# Texto de lectura
::::::::

Vale le pena referirse a que el movimiento de las
mujeres siempre fue más por delante que los planteamientos de la izquierda,
siempre muy pacata y temerosa de perder apoyos electorales ante el tema de la
legalización del aborto. Me permito una evocación personal al respecto:
recuerdo el primer mitin del Partido Comunista de España en Santa Fe, capital
de la Vega de
Granada, en puertas de las primeras elecciones generales, 1977. Un servidor
compartía cartel con Rosa María Félix, brillante y combativa universitaria y la
joven promesa local Rafael Rodríguez Alconchel. En su fogosa intervención Rosa habló,
saliéndose del guión oficial, de la legalización del aborto. Se me pusieron los
pelos de punta porque entendía que tal extremismo nos podía jugar una mala
pasada. Y así se lo dije. En ese momento yo era también la expresión de (casi)

::::::::

Datos almacenados
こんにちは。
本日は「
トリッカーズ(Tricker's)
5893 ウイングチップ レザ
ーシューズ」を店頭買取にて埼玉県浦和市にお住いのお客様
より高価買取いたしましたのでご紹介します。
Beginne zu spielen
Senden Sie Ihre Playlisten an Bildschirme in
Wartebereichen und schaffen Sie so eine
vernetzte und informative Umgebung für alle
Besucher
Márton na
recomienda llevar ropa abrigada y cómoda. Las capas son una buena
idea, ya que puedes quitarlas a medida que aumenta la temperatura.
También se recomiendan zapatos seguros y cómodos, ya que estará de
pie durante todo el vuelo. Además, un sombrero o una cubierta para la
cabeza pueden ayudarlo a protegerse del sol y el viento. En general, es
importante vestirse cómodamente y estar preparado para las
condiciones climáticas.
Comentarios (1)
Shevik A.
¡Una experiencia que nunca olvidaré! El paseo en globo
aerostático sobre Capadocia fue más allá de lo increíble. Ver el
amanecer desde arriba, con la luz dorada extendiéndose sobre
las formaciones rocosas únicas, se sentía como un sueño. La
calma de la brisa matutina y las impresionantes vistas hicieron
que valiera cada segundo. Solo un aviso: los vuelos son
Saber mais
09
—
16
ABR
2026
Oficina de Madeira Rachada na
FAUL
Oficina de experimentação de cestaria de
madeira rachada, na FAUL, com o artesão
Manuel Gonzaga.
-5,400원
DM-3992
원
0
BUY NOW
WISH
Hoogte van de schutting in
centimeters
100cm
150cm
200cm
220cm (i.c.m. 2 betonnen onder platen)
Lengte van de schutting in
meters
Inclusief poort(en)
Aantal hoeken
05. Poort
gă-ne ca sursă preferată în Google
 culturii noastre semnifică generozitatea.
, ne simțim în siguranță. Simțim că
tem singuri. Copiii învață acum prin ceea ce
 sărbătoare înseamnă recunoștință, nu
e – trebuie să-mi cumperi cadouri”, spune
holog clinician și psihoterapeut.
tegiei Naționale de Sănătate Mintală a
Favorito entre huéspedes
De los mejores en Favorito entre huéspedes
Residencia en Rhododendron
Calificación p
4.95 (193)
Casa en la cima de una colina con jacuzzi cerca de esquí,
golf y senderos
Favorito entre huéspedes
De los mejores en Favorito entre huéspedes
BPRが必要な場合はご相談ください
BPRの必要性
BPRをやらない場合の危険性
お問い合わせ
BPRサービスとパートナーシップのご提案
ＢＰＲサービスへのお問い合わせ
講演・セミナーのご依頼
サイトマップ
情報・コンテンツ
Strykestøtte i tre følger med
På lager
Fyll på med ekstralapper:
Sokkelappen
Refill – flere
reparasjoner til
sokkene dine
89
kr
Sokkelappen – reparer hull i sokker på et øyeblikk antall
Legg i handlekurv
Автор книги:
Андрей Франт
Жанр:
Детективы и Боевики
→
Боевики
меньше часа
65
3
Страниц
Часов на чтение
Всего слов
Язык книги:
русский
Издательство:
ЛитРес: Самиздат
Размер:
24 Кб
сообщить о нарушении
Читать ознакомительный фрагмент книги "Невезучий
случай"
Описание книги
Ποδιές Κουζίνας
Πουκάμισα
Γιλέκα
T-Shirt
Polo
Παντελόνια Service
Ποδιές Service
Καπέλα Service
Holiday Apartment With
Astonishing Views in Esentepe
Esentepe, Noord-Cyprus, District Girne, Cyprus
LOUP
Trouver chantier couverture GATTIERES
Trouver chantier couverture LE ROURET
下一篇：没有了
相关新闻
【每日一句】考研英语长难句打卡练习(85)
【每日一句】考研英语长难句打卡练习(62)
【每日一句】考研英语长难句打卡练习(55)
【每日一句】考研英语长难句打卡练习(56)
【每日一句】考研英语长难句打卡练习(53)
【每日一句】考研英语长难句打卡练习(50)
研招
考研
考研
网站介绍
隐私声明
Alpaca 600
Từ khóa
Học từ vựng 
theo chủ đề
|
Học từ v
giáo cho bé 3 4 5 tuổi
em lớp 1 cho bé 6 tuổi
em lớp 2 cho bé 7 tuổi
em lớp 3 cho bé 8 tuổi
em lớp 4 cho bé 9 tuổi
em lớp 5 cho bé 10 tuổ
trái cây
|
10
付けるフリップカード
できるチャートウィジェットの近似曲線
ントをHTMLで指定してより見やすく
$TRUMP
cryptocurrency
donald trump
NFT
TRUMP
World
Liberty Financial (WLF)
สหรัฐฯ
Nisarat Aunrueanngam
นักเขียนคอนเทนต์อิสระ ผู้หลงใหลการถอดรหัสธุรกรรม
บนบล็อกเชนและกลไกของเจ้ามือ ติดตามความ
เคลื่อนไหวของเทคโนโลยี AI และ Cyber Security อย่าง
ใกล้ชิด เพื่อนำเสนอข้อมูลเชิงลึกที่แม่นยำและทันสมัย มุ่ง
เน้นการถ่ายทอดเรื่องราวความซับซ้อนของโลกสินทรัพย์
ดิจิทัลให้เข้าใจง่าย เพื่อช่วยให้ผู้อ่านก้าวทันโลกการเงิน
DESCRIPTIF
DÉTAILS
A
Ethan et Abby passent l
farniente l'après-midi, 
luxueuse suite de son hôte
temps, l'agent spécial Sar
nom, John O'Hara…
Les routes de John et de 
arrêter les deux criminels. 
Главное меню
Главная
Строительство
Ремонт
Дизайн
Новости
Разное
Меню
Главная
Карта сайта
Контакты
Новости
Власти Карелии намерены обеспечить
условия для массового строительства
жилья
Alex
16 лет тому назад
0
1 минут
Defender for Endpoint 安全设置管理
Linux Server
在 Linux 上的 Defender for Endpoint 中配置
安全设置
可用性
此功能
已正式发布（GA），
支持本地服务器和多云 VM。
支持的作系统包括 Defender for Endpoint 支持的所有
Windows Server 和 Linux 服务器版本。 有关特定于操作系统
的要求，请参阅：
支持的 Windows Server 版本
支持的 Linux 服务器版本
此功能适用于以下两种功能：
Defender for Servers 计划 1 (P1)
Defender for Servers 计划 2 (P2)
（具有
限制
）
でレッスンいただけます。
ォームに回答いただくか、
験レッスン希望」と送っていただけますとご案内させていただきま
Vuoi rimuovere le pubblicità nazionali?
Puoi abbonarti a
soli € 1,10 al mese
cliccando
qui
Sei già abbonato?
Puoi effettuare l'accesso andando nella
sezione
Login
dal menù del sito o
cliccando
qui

::::::::

# Consigna de trabajo 1
Responde estas preguntas sobre el texto acerca del movimiento de las mujeres:
(a) ¿En qué año fueron las primeras elecciones generales que se mencionan?
(b) ¿De qué zona se dice que Santa Fe es la capital?
(c) ¿De qué tema habló Rosa María Félix al salirse del guion oficial?
# Consigna de trabajo 2
Por favor, retoma el texto sobre el movimiento de las mujeres y el mitin de Santa Fe, y continúalo desde el punto en que termina.
Los registros provienen de otra fuente.

# Respuesta esperada 1
(a) En 1977.
(b) De la Vega de Granada.
(c) De la legalización del aborto.

# Respuesta esperada 2
todos los dirigentes comunistas que entendíamos que, en ese aspecto, teníamos
que ir con pies de plomo. Pero, Rosa María Félix era la más cabal expresión de
lo que iba cambiando vertiginosamente en la sociedad española de la época. No
entendíamos, pues, que ese aparente radicalismo
era siembra y regadío para obtener nuevos derechos de ciudadanía. Es decir, que
se estaba incubando la derrota de una vieja –y ya ridícula-- doble moral y doble contabilidad que venía
desde tiempos muy antiguos. Más todavía, aquel radicalismo estaba empezando a agrietar, los arcanos dogmas de las
derechas (incluidos los de la iglesia instalada) y, simultáneamente, los
cagadudas de la izquierda. Lo hacía desde la compleja e incómoda conllevancia de las mujeres con su
propio partido, al menos en ese aspecto.
Desde luego, de aquel potente movimiento de mujeres
vienen las grietas del Partido popular. En resumidas cuentas, aquel movimiento
de mujeres expresaba de manera contundente el valor y la utilidad de su propia
autonomía de proyecto y de trayecto. Ahora podemos decir lo que no vimos en
aquella época: el carácter seminal de ese movimiento.
Por otra parte, las propias explicaciones de Rajoy
en torno a la retirada de la ley, haciéndose obscenamente el mosquita muerta,
no han ido por el camino de la moral sino porque no «hay consenso en la
sociedad». Lo que indica implícitamente que, incluso en el territorio de la
derecha, las cosas en ese sentido han cambiado. Nos imaginamos el parraque que
habrán sufrido Rouco y sus hermanos.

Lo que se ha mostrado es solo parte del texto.